**TASK BRIEF:** Find each line in the entries below that contains the word "mounted" and copy those lines.

**DATA FOR PROCESSING:**

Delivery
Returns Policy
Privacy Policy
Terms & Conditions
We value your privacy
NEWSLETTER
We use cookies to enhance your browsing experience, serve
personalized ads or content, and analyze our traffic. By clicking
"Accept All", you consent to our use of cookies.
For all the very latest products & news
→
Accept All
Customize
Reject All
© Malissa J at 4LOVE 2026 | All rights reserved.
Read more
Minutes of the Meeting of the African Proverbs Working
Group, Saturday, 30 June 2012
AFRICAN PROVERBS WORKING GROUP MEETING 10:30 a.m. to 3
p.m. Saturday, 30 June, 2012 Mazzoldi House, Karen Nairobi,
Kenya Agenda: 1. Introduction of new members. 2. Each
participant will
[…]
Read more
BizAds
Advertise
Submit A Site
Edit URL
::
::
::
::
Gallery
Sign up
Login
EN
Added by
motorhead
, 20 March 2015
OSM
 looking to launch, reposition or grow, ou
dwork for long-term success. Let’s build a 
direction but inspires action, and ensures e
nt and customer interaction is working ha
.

* * *

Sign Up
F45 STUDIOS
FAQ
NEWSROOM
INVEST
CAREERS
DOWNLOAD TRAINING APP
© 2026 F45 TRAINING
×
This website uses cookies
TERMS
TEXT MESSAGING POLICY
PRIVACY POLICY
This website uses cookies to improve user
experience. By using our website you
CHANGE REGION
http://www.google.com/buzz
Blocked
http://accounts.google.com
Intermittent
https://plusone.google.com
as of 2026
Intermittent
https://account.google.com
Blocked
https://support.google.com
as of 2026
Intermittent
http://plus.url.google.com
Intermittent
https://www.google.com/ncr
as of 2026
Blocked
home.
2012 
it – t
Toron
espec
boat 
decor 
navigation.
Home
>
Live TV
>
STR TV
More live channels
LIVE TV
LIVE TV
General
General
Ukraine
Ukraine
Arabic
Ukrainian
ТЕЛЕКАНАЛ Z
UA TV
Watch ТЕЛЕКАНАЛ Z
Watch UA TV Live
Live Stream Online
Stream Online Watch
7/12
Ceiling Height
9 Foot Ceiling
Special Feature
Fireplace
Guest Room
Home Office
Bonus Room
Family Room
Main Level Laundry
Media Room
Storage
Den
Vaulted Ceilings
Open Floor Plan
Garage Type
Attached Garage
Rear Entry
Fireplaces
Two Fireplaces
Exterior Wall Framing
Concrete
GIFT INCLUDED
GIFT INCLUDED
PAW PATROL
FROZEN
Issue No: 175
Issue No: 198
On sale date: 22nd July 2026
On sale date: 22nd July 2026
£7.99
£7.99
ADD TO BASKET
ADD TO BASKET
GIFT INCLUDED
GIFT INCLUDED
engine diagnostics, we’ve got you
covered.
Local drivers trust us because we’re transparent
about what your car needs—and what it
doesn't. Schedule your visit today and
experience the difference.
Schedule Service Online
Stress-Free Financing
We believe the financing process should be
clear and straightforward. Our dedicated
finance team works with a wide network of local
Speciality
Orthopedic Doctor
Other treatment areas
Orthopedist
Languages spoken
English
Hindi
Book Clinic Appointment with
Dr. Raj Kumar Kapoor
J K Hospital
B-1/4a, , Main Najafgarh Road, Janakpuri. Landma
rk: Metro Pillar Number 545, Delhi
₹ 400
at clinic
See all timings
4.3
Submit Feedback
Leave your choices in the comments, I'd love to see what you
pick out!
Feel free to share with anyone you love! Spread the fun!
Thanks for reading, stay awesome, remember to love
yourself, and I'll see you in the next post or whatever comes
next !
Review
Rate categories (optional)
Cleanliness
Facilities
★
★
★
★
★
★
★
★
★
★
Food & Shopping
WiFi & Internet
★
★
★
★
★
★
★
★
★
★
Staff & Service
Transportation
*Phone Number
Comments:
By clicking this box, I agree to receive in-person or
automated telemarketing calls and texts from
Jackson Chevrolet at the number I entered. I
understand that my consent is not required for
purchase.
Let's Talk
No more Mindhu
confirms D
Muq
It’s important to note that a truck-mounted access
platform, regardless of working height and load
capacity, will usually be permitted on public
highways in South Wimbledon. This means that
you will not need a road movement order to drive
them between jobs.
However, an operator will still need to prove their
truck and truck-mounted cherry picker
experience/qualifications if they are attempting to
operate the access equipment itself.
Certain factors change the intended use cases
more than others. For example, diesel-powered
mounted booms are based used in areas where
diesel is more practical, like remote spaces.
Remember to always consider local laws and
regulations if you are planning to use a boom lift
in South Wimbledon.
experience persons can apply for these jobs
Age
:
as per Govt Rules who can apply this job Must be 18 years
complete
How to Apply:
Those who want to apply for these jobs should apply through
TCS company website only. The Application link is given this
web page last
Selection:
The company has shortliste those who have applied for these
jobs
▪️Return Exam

**TASK ANSWER:**
It’s important to note that a truck-mounted access
truck and truck-mounted cherry picker
mounted booms are based used in areas where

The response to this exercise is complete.